We all use money with some surviving pay cheque to pay cheque and many others embarrassingly wealthy billionaires. The use of money to live is still unknown in some places around the world and I’d like to share a story close to my roots.
In 1930 the last of the community on the islands of St Kilda far out in the Atlantic Ocean off the coast of Scotland were evacuated to the mainland of Scotland. This was necessary as the population had fallen to a level where sustaining life on the islands was no longer possible.
St Kilda has been continuously inhabited for two millennia or more, from the Bronze Age to the final evacuation but as the modern world started to encroach in the late 19th century the impact was devastating.
In the latter part of the 19th century the St Kilda community were for the first time regularly exposed to the rest of the UK. Firstly infrequent visiting fishing boats and thereafter by a regular mailboat service that also brought some tourists to the island.

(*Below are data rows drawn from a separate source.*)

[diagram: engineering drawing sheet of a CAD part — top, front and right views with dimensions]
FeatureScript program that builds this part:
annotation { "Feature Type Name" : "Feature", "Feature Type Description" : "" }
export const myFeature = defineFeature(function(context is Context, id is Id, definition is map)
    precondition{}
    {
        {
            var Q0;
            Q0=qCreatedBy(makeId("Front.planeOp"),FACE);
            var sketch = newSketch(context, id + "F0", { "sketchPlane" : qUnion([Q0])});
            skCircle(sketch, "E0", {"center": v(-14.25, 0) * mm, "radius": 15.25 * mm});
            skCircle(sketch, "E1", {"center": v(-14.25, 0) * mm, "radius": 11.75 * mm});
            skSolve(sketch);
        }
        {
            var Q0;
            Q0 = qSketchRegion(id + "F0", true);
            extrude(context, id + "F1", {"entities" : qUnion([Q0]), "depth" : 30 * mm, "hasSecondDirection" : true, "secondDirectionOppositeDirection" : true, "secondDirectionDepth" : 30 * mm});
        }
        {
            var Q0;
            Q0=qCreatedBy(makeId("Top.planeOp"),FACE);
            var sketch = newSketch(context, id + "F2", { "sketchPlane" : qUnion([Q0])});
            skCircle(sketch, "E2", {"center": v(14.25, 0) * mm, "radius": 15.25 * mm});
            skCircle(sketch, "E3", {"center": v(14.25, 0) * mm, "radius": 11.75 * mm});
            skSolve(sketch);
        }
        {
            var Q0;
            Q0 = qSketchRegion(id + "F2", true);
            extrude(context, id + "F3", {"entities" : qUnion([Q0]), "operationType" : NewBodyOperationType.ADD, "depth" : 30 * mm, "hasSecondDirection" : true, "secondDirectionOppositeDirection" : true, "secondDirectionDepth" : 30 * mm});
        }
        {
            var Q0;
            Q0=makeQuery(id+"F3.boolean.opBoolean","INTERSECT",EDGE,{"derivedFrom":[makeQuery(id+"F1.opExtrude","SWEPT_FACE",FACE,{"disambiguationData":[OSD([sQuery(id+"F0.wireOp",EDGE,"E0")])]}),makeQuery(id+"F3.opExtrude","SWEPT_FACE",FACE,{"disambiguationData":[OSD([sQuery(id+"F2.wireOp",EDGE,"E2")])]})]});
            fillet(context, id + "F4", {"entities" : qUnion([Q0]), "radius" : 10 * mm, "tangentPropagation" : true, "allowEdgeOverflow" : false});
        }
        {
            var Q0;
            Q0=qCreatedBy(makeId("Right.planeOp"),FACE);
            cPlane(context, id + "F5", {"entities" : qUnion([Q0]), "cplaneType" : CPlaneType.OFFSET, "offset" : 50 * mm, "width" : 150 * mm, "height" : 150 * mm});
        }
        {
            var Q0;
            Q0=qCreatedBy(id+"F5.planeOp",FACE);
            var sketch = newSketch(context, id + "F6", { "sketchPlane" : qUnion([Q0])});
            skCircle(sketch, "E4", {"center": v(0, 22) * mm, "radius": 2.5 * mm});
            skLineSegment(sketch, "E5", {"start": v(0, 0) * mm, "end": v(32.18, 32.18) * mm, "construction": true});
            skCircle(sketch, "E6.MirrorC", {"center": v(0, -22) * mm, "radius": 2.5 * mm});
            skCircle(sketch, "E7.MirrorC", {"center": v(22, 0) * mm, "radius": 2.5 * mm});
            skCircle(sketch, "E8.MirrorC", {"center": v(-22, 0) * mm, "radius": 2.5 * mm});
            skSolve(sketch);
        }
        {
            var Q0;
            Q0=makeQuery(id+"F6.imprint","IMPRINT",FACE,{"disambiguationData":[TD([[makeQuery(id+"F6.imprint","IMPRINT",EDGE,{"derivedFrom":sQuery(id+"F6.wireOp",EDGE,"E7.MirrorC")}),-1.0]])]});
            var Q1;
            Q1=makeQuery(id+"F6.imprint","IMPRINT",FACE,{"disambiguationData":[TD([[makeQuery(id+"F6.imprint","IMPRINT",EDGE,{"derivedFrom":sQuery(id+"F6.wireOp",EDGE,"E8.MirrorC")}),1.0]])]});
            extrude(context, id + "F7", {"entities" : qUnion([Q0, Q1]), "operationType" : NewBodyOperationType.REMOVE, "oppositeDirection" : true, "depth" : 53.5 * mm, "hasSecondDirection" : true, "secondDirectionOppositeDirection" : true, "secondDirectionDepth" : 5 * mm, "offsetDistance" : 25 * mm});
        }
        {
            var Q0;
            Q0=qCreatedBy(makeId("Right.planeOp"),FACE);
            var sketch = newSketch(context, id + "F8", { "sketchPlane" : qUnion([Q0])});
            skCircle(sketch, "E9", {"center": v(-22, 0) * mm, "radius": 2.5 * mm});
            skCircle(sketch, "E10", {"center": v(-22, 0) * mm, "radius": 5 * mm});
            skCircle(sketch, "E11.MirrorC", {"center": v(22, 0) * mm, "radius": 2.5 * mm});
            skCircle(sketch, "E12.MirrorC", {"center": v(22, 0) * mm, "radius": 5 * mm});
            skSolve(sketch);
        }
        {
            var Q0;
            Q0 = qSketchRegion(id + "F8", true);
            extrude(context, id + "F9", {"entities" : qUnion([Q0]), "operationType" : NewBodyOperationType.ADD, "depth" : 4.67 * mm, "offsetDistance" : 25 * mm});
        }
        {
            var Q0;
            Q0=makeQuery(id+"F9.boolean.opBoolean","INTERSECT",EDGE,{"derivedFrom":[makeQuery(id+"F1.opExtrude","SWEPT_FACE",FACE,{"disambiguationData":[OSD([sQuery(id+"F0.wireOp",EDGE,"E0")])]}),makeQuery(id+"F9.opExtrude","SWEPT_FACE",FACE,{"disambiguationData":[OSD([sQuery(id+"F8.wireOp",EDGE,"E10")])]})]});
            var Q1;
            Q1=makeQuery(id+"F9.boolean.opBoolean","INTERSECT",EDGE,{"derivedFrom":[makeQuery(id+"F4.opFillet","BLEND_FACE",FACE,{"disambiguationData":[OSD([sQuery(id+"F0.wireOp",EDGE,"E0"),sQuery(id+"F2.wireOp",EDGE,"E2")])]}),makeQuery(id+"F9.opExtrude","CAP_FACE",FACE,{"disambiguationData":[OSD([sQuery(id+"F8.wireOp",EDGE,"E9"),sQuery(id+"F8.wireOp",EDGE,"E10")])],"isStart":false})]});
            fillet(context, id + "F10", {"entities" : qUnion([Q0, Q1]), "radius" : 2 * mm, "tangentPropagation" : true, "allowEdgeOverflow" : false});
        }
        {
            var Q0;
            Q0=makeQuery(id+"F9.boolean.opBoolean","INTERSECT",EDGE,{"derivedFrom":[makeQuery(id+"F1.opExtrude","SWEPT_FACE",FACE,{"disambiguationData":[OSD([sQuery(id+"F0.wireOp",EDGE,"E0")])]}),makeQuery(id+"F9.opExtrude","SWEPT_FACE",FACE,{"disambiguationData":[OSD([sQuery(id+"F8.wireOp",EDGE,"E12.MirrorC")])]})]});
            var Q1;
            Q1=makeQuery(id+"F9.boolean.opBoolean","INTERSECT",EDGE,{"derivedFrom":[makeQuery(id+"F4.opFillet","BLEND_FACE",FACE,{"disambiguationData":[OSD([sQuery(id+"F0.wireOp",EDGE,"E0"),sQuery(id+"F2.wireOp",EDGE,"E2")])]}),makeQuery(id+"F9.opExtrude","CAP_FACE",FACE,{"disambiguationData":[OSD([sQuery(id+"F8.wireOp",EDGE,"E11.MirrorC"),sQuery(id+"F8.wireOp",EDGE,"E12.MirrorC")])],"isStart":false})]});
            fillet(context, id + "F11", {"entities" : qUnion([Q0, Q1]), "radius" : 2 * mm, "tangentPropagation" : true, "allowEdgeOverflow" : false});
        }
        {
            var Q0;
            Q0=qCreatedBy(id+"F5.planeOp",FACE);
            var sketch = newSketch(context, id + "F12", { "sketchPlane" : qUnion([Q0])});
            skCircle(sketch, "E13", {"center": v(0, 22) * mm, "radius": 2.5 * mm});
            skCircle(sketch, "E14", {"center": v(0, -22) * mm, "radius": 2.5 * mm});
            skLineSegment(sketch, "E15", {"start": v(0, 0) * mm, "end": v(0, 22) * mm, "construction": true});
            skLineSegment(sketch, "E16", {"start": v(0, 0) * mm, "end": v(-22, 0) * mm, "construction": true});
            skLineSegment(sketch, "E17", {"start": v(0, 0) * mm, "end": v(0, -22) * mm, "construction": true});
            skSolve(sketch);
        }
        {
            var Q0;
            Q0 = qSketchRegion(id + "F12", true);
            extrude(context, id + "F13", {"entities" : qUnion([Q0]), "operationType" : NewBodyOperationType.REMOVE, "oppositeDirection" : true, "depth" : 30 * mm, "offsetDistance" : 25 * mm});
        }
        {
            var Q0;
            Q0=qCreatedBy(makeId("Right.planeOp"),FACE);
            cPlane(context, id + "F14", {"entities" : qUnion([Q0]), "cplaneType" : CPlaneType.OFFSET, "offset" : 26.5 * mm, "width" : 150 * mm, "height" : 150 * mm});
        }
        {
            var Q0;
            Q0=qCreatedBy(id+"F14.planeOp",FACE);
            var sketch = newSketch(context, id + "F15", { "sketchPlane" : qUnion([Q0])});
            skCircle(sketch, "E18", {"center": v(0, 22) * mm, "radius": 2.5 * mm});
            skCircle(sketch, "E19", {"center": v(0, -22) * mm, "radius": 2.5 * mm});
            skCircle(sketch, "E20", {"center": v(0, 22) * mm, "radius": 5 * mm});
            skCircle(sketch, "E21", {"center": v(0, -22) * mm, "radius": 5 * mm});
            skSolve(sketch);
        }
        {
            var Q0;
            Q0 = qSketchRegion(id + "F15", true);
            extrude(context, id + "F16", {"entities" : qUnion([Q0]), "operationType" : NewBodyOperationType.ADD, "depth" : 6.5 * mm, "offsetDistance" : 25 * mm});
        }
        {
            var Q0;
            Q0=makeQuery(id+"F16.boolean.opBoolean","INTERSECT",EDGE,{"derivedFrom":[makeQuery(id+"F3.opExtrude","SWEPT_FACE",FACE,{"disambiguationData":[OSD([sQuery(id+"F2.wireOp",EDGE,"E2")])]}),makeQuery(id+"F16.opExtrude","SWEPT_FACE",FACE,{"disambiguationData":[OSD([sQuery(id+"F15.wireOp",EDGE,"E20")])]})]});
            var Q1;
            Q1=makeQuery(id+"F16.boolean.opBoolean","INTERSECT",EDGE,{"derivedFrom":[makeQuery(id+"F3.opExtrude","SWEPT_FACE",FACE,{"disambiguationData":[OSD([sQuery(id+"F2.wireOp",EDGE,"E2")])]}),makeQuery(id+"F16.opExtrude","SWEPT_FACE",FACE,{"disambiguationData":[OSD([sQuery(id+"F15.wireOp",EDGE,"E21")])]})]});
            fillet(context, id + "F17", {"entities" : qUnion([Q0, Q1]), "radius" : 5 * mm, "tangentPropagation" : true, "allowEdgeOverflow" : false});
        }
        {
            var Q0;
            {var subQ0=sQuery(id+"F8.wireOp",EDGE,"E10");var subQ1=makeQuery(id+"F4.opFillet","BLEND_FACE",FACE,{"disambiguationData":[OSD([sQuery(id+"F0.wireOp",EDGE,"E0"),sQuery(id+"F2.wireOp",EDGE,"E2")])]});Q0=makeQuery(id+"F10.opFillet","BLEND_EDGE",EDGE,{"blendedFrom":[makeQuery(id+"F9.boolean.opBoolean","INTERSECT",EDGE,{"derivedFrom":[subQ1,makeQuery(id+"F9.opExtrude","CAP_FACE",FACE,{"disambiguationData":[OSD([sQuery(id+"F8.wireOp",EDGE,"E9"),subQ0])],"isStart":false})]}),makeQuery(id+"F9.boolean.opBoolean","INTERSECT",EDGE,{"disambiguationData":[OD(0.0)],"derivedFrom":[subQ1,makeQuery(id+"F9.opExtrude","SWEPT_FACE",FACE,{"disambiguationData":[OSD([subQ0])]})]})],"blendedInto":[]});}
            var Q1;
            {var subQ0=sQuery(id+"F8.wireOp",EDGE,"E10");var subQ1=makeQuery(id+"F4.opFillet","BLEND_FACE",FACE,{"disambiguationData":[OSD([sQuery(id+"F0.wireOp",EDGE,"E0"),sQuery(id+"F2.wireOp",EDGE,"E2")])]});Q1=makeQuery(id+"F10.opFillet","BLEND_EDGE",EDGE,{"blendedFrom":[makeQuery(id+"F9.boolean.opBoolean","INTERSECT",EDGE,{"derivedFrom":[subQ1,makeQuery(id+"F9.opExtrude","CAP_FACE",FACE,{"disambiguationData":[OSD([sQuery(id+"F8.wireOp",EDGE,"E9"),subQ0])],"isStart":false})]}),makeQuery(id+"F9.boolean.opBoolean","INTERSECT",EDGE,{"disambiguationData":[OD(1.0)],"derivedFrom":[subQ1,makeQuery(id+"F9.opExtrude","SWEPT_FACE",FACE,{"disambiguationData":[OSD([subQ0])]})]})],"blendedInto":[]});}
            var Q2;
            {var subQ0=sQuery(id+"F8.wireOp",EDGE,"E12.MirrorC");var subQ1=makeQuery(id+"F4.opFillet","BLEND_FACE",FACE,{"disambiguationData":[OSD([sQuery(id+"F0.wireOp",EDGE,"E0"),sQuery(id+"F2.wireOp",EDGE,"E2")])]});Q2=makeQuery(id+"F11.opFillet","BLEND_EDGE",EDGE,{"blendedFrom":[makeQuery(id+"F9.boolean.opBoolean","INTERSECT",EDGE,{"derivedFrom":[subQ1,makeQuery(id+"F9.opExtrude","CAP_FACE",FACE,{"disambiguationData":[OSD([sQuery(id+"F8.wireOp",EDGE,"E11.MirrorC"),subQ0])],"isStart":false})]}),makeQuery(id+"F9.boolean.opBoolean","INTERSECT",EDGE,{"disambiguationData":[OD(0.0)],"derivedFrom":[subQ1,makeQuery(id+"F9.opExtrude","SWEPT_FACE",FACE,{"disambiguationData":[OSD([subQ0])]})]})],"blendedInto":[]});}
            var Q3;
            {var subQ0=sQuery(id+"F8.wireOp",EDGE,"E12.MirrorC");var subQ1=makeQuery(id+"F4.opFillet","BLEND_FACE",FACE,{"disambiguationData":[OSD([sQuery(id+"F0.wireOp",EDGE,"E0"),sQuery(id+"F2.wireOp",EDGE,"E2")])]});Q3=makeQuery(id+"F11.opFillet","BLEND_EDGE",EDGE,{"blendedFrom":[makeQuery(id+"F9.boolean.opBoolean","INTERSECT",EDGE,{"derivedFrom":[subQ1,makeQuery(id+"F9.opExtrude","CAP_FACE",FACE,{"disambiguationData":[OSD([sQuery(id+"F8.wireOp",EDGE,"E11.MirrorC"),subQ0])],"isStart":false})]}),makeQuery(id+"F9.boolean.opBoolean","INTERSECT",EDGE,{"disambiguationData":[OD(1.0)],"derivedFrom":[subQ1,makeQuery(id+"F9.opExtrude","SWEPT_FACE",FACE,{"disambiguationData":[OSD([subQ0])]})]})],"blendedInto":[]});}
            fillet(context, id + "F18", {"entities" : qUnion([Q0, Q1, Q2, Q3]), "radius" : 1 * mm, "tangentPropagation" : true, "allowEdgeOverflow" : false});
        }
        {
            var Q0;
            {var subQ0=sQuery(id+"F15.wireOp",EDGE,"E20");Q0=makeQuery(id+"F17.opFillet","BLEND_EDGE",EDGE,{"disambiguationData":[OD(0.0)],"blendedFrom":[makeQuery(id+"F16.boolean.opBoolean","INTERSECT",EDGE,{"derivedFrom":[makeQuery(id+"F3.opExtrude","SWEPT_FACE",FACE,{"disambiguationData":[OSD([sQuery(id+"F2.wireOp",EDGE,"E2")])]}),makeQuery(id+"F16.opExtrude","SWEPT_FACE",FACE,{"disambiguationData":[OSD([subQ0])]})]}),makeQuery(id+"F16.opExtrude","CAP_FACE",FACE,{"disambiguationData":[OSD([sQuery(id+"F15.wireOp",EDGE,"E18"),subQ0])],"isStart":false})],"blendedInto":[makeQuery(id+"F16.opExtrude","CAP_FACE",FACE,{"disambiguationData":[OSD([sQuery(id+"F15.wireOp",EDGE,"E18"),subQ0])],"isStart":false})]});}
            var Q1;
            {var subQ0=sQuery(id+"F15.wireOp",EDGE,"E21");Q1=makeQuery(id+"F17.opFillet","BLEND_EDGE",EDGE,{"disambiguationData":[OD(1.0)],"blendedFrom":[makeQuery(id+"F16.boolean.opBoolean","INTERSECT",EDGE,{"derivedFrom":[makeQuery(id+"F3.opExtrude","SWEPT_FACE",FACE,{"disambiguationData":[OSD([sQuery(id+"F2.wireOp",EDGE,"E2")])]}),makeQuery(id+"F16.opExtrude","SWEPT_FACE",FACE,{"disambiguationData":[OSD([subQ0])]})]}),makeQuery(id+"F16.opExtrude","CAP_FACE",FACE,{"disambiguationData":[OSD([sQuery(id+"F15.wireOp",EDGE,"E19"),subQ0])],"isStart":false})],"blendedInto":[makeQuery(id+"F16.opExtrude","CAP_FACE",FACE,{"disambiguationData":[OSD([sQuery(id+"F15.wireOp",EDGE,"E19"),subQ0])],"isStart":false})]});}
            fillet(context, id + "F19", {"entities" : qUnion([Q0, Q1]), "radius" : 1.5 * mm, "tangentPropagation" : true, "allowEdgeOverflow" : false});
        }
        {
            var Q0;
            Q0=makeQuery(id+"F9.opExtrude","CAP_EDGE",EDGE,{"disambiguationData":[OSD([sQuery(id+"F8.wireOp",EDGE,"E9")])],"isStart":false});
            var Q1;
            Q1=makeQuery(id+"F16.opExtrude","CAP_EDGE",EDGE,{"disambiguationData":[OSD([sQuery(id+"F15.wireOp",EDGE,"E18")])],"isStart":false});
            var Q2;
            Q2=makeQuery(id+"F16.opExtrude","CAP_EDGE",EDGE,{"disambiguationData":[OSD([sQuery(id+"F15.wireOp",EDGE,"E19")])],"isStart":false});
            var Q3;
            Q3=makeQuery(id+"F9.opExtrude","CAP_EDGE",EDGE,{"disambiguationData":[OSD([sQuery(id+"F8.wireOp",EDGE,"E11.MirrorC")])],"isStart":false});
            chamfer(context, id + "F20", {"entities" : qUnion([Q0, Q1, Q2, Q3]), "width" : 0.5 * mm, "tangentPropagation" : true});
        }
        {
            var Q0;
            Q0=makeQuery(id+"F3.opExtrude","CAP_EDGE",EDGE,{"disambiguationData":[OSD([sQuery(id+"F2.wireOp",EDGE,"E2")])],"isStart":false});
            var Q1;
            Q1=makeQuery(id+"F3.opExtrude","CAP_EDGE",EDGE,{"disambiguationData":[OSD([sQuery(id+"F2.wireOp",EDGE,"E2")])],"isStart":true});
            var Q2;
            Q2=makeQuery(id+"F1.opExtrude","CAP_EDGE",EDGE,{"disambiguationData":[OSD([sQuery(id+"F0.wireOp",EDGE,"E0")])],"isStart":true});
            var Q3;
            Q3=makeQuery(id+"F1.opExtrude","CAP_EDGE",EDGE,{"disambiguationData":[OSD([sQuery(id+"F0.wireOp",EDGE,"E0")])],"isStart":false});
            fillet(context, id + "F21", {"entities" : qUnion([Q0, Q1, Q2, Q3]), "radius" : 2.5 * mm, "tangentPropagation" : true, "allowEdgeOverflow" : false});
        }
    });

To survive on a group of islands almost 50 miles out in the Atlantic Ocean from the Western Isles of Scotland was a story of true grit. From the capital of the Western Isles it is almost another 60 miles by ferry to reach the Scottish mainland.
The St Kilda group of islands are home to over one million seabirds and the locals climbed the cliffs which are the highest in the UK to collect eggs and cull seabirds. This provided excellent nutritious food but was a very hazardous way to live. The locals had unique feet that over centuries had adapted to assist them carry out their climbing the vertical cliffs whilst fending off attacking birds.
Once a year the factor of the chief of MacLeod of MacLeod clan who owned the islands would arrive to collect the annual dues owed by the islanders. As they had no money they had to pay their dues in kind. They bred Soay sheep physically like the wild ancestors of domestic sheep, the Mediterranean mouflon and the horned urial sheep of Central Asia. They would shear the sheep with basic knives to obtain the wool to be woven by the women of the island into tweed. They would also kill some sheep for meat to supplement their seabird diet. Additionally, they would pay the factor in bird oil and obtain some seeds to grow vegetables in the poor earth surrounding the village where they lived.
Once exposed to the mainland several things happened but two key things brought about their demise. One was the attraction to leave the island for far flung places where many of the young set up new lives. Once news came back about their new life this encouraged younger men to leave reducing the available able-bodied workforce to climb the cliffs. Families back in the island for the first time started to use money through remittances from relatives and from selling things to tourists who visited the islands. This killed the equal sharing society that had existed for over 2,000 years.
In the end a population that had once stood at close to 300 was down to only 36 mostly elderly residents who were in a pitiful state of health after a flu epidemic. After squabbling who should pay the British government in August shipped the last remaining residents leaving the islands to the birds.